5. MD#1 was interviewed by telephone on 07/10/13. MD#1 stated Pt. #1 had a pre-surgical echocardiogram which was normal. Approximately 30 minutes into the surgery, Pt#1 went into a ventricular fibrillation. A code was called and direct cardiac massage was initiated. MD#1 stated internal defibrillator paddles would have been "helpful " but not necessary. When asked if staff informed him prior to the surgical procedure and on the day of surgery the paddles were not available, MD#1 stated he did not recall being informed. MD #1 stated in the future he will have the internal defibrillator paddles as part of his case card for sternotomy. The hospital did not have a reference or policy that required the necessity for internal defibrillator paddles for sternotomy cases.

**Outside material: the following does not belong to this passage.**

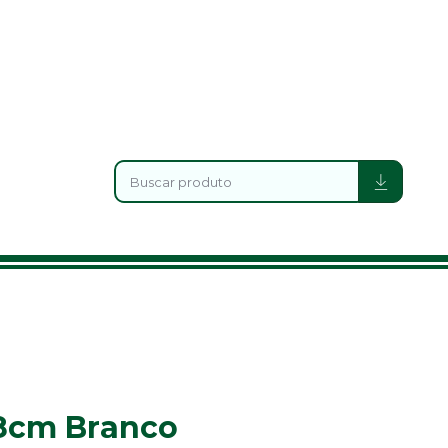
 8cm Branco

6. MD#3 (cardiologist) was interviewed on 07/11/13. MD #3 stated he received a call from Thorek hospital requesting him to come to the hospital to assist in a code situation. Upon arrival to the OR, staff were performing external shocks and internal cardiac massage. MD#3 was trying to figure out why the external shocks were not converting the heart to normal sinus rhythm. MD #3 stated more electricity was needed because conduction is difficult with an open chest wound and when the Pt. is obese. MD#3 shocked Pt. #1 using several sets of pads and a defibrillator with more electrical power. Pt #1 then converted to normal sinus rhythm.
7. The findings were discussed with administrative staff during the survey exit on 07/11/13 at 4:30PM.